Minha tese é que este deslocamento do acento da Justiça para a Gratuidade de Deus como fundamento da Opção pelos Pobres deteriora e finalmente faz uso indevido dessa opção – consciente ou inconscientemente –, ao convertê-la em uma simples “preferência”, em um “amor preferencial”, uma simples prioridade de ordem na caridade[5], deixando de ser uma verdadeira “opção”, uma tomada de partido disjuntiva e excludente, como uma opção fundamental, fundada para nós na própria natureza de Deus.

Não nego que tenha algum sentido afirmar que “Deus tem uma preferência gratuita pelos pequenos e pelos fracos”; mas sustento que tal “preferência” não pode ser identificada, em um sentido preciso, com a Opção pelos Pobres, nem muito menos pode ser posta como fundamento da mesma. Confundir a Opção pelos Pobres com essa “preferência de Deus para com os pequenos e fracos”, ou com o assim chamado “amor preferencial pelos pobres”, e aplicar-lhe o mesmo nome de Opção pelos Pobres, é ser vítima da confusão, ou ceder diante da estratégia de quem tentou re-significar e ocupar o termo Opção pelos Pobres para despojá-lo de seu conteúdo próprio. A Opção pelos Pobres original e clássica latino-americana, a típica da teologia e da espiritualidade da libertação, a Opção pelos Pobres pela qual morreram nossos/as mártires, e que também nós consideramos “firme e irrevogável”, é outra, e deve ser diferenciada de qualquer sucedâneo. Uma fidelidade valente e lúcida deve refutar consciente e explicitamente esta pretensa fundamentação da Opção pelos Pobres na “gratuidade” de Deus. É o que quero ajudar a esclarecer. Para tanto, nada melhor que tratar de reajustar sistematicamente a própria natureza da Opção pelos Pobres.

● **Dados do exercício**
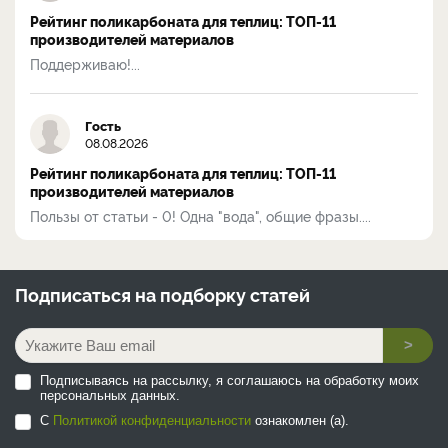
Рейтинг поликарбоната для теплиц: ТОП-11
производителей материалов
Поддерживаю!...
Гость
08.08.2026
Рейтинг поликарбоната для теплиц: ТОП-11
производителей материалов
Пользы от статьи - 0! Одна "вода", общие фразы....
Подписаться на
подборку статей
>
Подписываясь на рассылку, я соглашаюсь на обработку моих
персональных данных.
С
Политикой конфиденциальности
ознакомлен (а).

● **Tarefa A**
Copie do texto sobre a Opção pelos Pobres tudo desde "Minha tese é" até "natureza de Deus.".
● **Tarefa B**
Reescreva toda a listagem trocando "Рейтинг" por "Обзор" e deixando o resto igual. Não coloque as imagens na resposta.

● **Resposta A**
Minha tese é que este deslocamento do acento da Justiça para a Gratuidade de Deus como fundamento da Opção pelos Pobres deteriora e finalmente faz uso indevido dessa opção – consciente ou inconscientemente –, ao convertê-la em uma simples “preferência”, em um “amor preferencial”, uma simples prioridade de ordem na caridade[5], deixando de ser uma verdadeira “opção”, uma tomada de partido disjuntiva e excludente, como uma opção fundamental, fundada para nós na própria natureza de Deus.

● **Resposta B**
Обзор поликарбоната для теплиц: ТОП-11
производителей материалов
Поддерживаю!...
Гость
08.08.2026
Обзор поликарбоната для теплиц: ТОП-11
производителей материалов
Пользы от статьи - 0! Одна "вода", общие фразы....
Подписаться на
подборку статей
>
Подписываясь на рассылку, я соглашаюсь на обработку моих
персональных данных.
С
Политикой конфиденциальности
ознакомлен (а).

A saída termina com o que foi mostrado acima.